Accessing HEASARC and LAMBDA data in the Cloud

Intro

Beginning in 2023, the Year of Open Science, as part of NASA's Open Science Initiative, and in collaboration with the Amazon Web Services (AWS) Open Data project, HEASARC data are now available in the cloud. This effort is motivated by the need to increase the accessibility of this data in the broader community and to enable the kind of science that requires the significant resources of cloud computing.

HEASARC data are now on AWS and registered in their Open Data Registry. HEASARC is building a next-generation platform that will be like HEASARC@SciServer but running in AWS, but in the mean time, the data are already available. Below we show in a tutorial notebook how to do this in Python. These locations could then be used with cloud-compatible client software such as Astropy-affiliated packages Astroquery and PyVO to provide seamless access to data access in the cloud. Our Xamin data portal offers results in various formats including a list of cloud URIs.

Pythonic Data Access Tutorial

For a quick tutorial on accessing HEASARC or LAMBDA data in the cloud using Python, we have prepared a Python notebook that you can download, or view it rendered as HTML.

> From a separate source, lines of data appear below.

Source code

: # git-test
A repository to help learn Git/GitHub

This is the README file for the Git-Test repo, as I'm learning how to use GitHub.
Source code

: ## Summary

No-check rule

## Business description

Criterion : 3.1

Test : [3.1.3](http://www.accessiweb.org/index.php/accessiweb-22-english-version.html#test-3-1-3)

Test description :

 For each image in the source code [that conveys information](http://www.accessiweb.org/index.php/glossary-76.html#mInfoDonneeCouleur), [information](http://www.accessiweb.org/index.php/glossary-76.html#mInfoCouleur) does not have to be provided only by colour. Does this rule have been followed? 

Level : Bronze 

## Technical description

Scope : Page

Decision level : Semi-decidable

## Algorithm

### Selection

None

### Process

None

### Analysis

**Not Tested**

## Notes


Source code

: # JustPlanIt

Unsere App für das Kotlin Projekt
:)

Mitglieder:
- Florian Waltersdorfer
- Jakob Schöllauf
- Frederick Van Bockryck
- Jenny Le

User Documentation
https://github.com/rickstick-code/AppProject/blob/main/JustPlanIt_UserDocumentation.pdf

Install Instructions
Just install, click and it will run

Some software, such as Astropy's FITS IO routines can read data directly from the S3 bucket, including with options to read only a subset of a FITS file. Tools like HEASoft based on cfitsio can also read any file out of a URL. See below.

Note that some HEASoft tools that rely on knowing the directory structure of an input dataset might require you to copy the data out of the S3 object store and into a file system it can access.

Direct Bucket Access

These data can currently be accessed by using the HEASARC or LAMBDA web tools to browse the archive and retrieve a list of observations or files to download, or by doing the same with one of our APIs. (See our archive pages for the HEASARC options or the LAMBDA data portal.) If the given tool does not return cloud URIs, they can be inferred from the on premises URL. Simply replace the beginning of the traditional access URL with the AWS S3 bucket address. For example, a Chandra image located at

https://heasarc.gsfc.nasa.gov/FTP/chandra/data/byobsid/5/4475/primary/acisf04475N004_full_img2.fits.gz

can also be found at

s3://nasa-heasarc/chandra/data/byobsid/5/4475/primary/acisf04475N004_full_img2.fits.gz
or
https://nasa-heasarc.s3.amazonaws.com/chandra/data/byobsid/5/4475/primary/acisf04475N004_full_img2.fits.gz

For LAMBDA data, similar URLs can be turned into URIs starting with "s3://nasa-lambda/". Note that for WMAP, there is one small change to the path from "map" to "wmap" to clarify that it's the mission name. I.e.,

https://lambda.gsfc.nasa.gov/data/map/dr5/skymaps/9yr/smoothed/wmap_band_smth_iqumap_r9_9yr_K_v5.fits

can also be found at

s3://nasa-lambda/wmap/dr5/skymaps/9yr/smoothed/wmap_band_smth_iqumap_r9_9yr_K_v5.fits
or
https://nasa-lambda.s3.amazonaws.com/wmap/dr5/skymaps/9yr/smoothed/wmap_band_smth_iqumap_r9_9yr_K_v5.fits

Thanks to Amazon's Open Data project, these data are free to access from anywhere, not subject to cloud data egress costs. As described on HEASARC's data policy web page, these data are available freely for your use.

Datasets

The datasets currently available include:

  • High-energy astrophysics datasets
    • Ariel5
    • ASCA
    • BBXRT
    • Chandra
    • Compton
    • Copernicus
    • COS-B
    • DXS
    • EXOSAT
    • Fermi (subset)
    • Ginga
    • HaloSat
    • HEAO-1
    • Hitomi
    • IXPE
    • Nicer
    • NuSTAR
    • OSO-8
    • ROSAT
    • SAS-2
    • BeppoSAX
    • Suzaku
    • Swift
    • VELA 5B
    • WASS
    • XQC
    • Rossi XTE
    • XMM-Newton
  • CMB datasets
    • WMAP
    • COBE

Please also see the HEASARC and LAMBDA entries in the AWS Open Data Registry.

Caveats

Some selection of datasets has been made to avoid putting into the cloud data that we don't believe will be useful to access this way, such as older mission data in non-standard file formats. We will also keep the nasa-heasarc bucket in sync with the on-prem archive on a best efforts basis for the ongoing missions. Therefore the most recent data products may only be available from the HEASARC on-prem archive for a few days until the next sync.